Egypt activists give ultimatum for protest law


CAIRO — Scores of Egyptian activists ended their sit-in outside the Ittihadiya presidential palace on Monday, giving a three-day ultimatum for interim President Adly Mansour to scrap an anti-protest law.
The activists said that they will stage a new-sit if the interim President failed to scrap the anti-protest law – which requires police permission for staging demonstrations – and order an amnesty for three jailed prominent activists.
"If the presidency failed to respond, we will join hands with other revolutionary groups to stage an open-ended sit-in outside the presidential palace," Nourhan Hefzi, the wife of activist Ahmed Douma, said.

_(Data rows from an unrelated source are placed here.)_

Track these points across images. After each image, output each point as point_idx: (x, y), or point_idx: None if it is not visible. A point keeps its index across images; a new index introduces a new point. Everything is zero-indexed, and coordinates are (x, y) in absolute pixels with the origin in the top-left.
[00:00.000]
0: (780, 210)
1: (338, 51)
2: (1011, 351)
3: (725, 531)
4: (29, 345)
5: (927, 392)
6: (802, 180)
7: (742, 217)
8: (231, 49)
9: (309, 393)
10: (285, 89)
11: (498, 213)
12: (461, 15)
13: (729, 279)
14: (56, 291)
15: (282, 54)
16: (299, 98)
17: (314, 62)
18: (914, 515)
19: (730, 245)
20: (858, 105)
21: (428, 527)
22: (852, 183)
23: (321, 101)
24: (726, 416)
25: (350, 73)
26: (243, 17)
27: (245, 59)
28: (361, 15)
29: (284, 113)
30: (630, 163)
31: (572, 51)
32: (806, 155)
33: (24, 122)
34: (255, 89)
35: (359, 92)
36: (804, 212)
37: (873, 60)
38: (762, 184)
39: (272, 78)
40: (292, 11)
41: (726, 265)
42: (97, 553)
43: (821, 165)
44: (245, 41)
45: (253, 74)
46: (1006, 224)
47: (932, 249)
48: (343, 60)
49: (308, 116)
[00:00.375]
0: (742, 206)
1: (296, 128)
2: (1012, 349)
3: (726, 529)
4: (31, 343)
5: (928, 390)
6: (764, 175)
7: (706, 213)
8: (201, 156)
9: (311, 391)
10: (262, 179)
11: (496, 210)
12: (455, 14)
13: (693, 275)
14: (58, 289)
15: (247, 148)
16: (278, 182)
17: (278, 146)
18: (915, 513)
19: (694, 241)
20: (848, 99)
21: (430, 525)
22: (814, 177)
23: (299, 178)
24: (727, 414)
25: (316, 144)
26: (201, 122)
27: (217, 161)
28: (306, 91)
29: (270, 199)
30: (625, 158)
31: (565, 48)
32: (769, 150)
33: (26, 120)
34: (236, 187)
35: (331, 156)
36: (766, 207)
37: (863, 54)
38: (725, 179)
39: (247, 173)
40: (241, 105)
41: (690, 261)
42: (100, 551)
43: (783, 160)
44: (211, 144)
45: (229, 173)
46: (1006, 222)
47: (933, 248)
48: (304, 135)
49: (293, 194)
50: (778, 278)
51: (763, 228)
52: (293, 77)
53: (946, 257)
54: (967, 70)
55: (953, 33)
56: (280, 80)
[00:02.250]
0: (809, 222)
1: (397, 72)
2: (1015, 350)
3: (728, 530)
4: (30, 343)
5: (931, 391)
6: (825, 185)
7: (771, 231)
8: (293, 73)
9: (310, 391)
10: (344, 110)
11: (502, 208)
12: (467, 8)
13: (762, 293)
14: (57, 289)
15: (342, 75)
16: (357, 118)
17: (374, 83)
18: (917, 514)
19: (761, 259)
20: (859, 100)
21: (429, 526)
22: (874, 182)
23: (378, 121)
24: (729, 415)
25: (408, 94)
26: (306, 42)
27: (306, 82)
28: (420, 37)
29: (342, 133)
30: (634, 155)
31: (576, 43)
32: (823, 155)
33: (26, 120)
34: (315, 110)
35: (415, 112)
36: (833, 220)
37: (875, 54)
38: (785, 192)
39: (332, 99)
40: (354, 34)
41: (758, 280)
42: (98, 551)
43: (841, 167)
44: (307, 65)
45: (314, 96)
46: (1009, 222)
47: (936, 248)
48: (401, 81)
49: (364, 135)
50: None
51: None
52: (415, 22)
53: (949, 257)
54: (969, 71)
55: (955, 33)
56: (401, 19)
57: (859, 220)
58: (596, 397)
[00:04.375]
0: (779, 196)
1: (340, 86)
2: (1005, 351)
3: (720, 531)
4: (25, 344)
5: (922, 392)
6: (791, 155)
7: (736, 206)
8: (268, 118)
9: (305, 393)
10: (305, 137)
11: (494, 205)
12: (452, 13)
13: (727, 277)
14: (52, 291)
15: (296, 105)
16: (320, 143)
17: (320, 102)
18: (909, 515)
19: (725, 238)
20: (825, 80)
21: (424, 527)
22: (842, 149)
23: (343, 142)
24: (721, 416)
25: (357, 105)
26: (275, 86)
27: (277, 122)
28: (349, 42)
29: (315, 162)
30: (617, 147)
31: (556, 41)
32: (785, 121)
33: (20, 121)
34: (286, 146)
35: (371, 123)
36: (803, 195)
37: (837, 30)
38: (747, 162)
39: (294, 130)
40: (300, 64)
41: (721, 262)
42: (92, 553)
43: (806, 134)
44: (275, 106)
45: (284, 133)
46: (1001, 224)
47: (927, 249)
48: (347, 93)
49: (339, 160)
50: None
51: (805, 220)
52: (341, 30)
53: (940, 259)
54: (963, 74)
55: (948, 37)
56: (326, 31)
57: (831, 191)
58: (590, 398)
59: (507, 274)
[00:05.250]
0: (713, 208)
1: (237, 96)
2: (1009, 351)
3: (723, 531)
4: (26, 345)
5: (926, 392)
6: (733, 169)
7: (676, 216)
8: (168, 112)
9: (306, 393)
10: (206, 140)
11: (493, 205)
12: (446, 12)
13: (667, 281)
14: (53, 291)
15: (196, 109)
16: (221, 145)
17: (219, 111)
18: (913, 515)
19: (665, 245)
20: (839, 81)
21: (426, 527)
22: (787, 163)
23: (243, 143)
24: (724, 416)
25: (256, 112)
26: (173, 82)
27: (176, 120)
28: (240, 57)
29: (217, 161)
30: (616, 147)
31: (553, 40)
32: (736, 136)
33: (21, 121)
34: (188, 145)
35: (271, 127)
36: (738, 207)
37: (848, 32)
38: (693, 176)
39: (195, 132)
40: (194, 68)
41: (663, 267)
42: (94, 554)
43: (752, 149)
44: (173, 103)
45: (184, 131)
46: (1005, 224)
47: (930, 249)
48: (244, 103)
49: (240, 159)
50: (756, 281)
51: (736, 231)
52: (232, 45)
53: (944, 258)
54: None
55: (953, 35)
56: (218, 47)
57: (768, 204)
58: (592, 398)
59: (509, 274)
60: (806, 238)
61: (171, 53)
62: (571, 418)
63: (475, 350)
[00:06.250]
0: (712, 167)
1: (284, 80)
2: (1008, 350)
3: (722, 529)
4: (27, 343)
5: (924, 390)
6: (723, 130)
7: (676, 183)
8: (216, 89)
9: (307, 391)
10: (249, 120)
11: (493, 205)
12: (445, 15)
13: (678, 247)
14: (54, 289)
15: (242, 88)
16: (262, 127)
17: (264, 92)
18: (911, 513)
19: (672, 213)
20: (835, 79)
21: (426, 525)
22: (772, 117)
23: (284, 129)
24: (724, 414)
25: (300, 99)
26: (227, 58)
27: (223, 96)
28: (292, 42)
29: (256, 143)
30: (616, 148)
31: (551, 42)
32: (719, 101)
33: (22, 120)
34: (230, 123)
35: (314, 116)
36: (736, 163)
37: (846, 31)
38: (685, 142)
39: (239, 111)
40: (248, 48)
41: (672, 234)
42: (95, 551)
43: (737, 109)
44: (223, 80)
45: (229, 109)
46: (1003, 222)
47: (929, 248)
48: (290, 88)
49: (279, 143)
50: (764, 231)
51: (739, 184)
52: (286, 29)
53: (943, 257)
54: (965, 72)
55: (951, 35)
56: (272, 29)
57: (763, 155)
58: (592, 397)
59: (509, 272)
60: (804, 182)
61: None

The activists had gathered outside the palace to protest a court ruling upholding three-year jail terms for Douma, founder of the April 6 youth group Ahmed Maher and leading group member Mohamed Adel, they were found guilty of assaulting security forces and staging an unlicensed protest outside the Egyptian prosecutor-general's office in downtown Cairo last November.
Maher, Adel and Douma were among the young activists who spearheaded Egypt's January 2011 revolution, which ended autocratic president Hosni Mubarak's 30-year rule and supported last year's June 30 demonstrations, which paved the way for the July 3 ouster of Egypt's first freely elected president.